The current draft identifies 26 critical areas for action, including: water… energy… food… jobs… cities… oceans… disaster preparedness… poverty eradication… tourism… transport… climate change… sustainable consumption and production… lands… chemicals… and forests, among others.
However, I have called on delegations to accomplish deliverables of fundamental significance to poverty reduction and the common wellbeing of all countries, especially on food, water and energy.
I have also invited them to prioritize emerging challenges, such as urbanization, jobs, oceans, and disaster risk reduction.
The draft outcome document calls on governments to work more closely with major groups such as business and industry. It encourages their participation in decision making, planning and implementation of policies and programmes for sustainable development.
Another aspect relevant to your work is access to environmentally sound technology, and to ICT in developing countries. The draft text acknowledges the role of business and industry through investment, research and development, resource efficiency, and trade.
The draft calls on business and industry to show leadership through sustainable and inclusive business models and practices, environmental and social responsibility, and clean and safe products. And, to align with the principles of the UN Charter and the UN Global Compact.
There is a recognition of the need for a global system for national sustainability accounting and reporting. This can include strengthening existing mechanisms to incorporate sustainability criteria, into the business sector’s reporting practices.
The “Vision 2050” report of the World Business Council for Sustainable Development, contains “must have” items. These include empowerment and training, as well as active participation of women in the work force and as entrepreneurs.
On technology transfer, we need your help and guidance to find applicable solutions to handle the intellectual property dimension.
- For example, what do you recommend to increase capacity building in local enterprises, especially in developing countries?
Research and development investments are critical to find solutions to advance sustainable development, a fact already acknowledged in Agenda 21.
- But where can we find the resources to fund this global transformation towards more inclusive green sustainable growth?
Your views are also welcome on how to advance sustainable development at the local and national levels.
- For instance, how can we make small and medium-sized enterprises (SMEs) prosper, while becoming effective tools to preserve the environment and create local jobs?
Rio+20 is a critical step, but a step that must be followed by an intensive phase of implementation. Let me be clear: This requires that business and industry play a key role. In this regard, allow me to ask further:
- What are the four or five most important messages that you want to convey to governments?
- To achieve sustainable growth, what ideas for collaborative action would you recommend to initiate in Rio?
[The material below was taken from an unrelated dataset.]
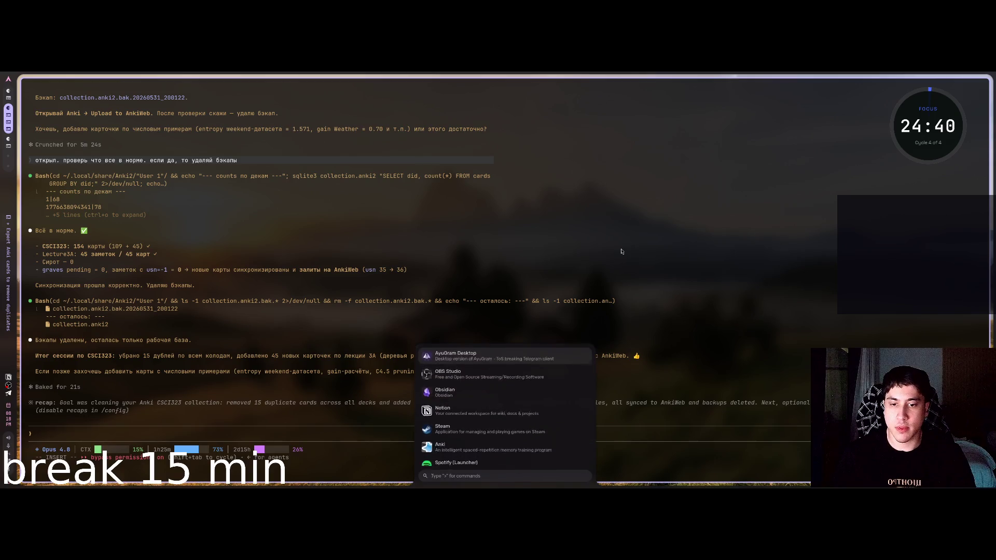
type("a")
- What would you recommend governments do, in order to accelerate technology leapfrogging towards a more sustainable world?
Last but not least, the Rio+20 Secretariat warmly welcomes your feedback on this consultation. It also welcomes your participation in the Rio+20 process, indeed also in the post-Rio participation of major groups.
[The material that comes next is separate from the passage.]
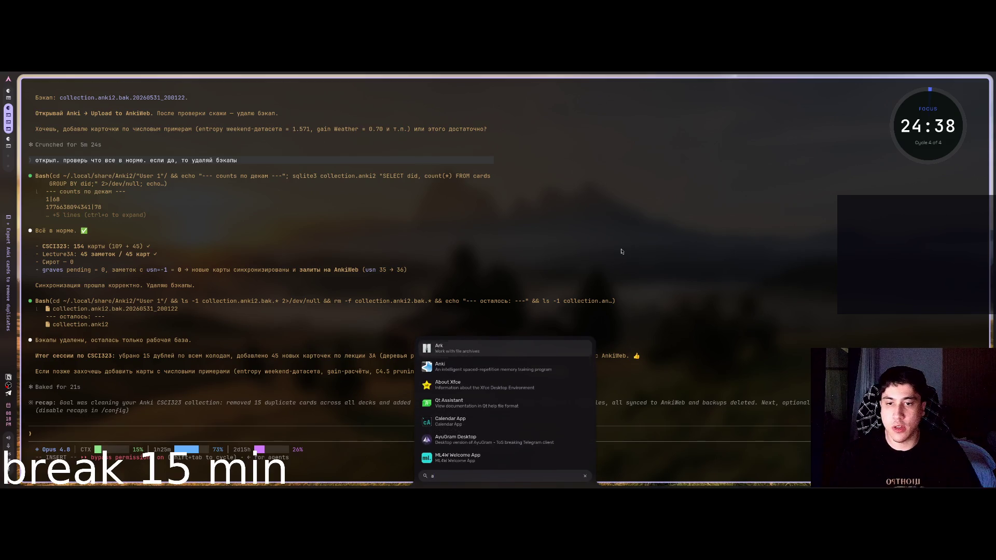
key("Down")
key("Return")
In closing, I wish to share with you a quote from a joint declaration that UN system chiefs have crafted:
And I quote: “Rio+20 must provide the roadmap to the future we want. A future with peace… dynamic economic and social development… universal social well-being… and a healthy and equitable environment… for present and future generations where women and men…, boys and girls equally contribute to and benefit from development.”
Let us work together to make this the future we want.